Su tramposo as en la manga tiene forma de botón nuclear e impide a Occidente tomar decisiones duras, muy duras, que pudieran poner fin a este desatino que se llama (en todas partes menos en Rusia) guerra de Ucrania. El poder absoluto no solo deriva en dictadura sino en la corrupción más absoluta, y de eso podrían enseñarnos sus amigos más próximos, los llamados oligarcas, que se hicieron ricos cuando la antigua URSS se deshizo hace treinta años.

Mas que un hábil político, que a lo mejor también, Putin es un iscariote que hemos construido entre todos y tolerado demasiado tiempo. Sin duda estamos viviendo una nueva crisis de la razón y, en consecuencia, nos enfrentamos a populismos de diferentes colores y a irracionalidades de todo clase y condición.

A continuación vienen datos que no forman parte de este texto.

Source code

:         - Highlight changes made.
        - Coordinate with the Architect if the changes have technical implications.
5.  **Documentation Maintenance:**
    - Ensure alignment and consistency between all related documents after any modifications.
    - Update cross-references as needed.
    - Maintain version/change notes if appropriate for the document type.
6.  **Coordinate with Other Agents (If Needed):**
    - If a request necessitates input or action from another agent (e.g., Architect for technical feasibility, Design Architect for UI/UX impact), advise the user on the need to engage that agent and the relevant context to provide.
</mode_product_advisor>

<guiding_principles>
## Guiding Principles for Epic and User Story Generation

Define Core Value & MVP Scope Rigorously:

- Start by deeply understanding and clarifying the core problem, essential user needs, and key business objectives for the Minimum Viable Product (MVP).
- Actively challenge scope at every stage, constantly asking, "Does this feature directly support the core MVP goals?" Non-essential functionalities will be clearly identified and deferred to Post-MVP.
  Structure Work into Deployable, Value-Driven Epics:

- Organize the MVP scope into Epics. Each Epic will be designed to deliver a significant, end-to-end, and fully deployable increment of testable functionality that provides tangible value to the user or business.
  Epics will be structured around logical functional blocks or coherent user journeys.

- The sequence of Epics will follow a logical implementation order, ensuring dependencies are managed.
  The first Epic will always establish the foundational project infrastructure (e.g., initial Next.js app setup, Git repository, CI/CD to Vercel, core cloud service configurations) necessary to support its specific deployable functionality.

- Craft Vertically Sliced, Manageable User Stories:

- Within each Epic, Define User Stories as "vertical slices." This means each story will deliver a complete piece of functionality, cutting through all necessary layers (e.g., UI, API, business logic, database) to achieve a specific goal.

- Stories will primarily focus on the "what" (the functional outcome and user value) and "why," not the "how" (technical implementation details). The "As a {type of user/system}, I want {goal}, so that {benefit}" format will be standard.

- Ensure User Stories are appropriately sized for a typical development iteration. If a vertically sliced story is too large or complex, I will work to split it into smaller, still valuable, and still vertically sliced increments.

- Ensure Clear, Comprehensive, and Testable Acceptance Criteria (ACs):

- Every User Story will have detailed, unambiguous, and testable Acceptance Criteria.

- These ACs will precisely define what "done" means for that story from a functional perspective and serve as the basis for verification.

«Putin rechaza a Ucrania cuando sus ciudadanos deciden ser libres porque quiere tener vecinos pobres sobre los que pueda mandar»

Putin es su genuino representante y abanderado de la desintegración del argumento y del debate racional, además de campeón de la posverdad, que no solo consiste en negar la verdad sino en falsearla, incluso en negar su prevalencia sobre la mentira. Así es la condición humana: el hombre se engaña a si mismo y, como escribió Koyré, miente por placer, «por el placer de ejercer la sorprendente facultad de decir lo que no es y crear, gracias a sus palabras, un mundo del que es su único responsable y autor». Ese es, ayudado por su censura, el dictador Putin.

Y, además, como es un ruin, y más allá de sus sueños imperiales, Putin practica la aporofobia. Y esa es una de las razones por las que invade Ucrania: Putin tiene miedo y aversión a un país vecino que es pobre (también lo es Bielorrusia, pero todavía está bajo su bota) y, en consecuencia, rechaza a Ucrania cuando sus ciudadanos deciden ser libres, demócratas e iguales. No le interesa a Putin que Ucrania crezca y se desarrolle. Putin quiere tener vecinos pobres sobre los que pueda mandar, olvidando –como escribió Adela Cortina,  la inventora del neologismo– que las raíces de la aporofobia se pueden y se deben modificar, «si es que tomamos en serio al menos esas dos claves de nuestra cultura que son el respeto a la igual dignidad de las personas y la compasión, entendida como la capacidad de percibir el sufrimiento de otros y de comprometerse a evitarlo».

En Putin, y en su camarilla de desalmados, brilla por su ausencia cualquier atisbo de compasión cuando ordena una guerra (inútil, como son todas las guerras) que está dejando miles de muertos y heridos, y millones de refugiados; ha roto en pedazos el mandato de que todos los seres humanos son iguales en dignidad y derechos y, dotados como están de razón y conciencia, deben comportarse fraternalmente los unos con los otros, como recoge el articulo primero de la Declaración de los Derechos Humanos.

El «no a la guerra» es el grito desgarrado y lleno de esperanza que debe unir a Europa y al mundo entero frente al autócrata Putin que, estoy seguro, nunca leyó aquello que escribió Cervantes en sus Novelas Ejemplares: «Si las almas son iguales,/ podrá la de un labrador/ igualarse por valor/ con las que son imperiales». Amén.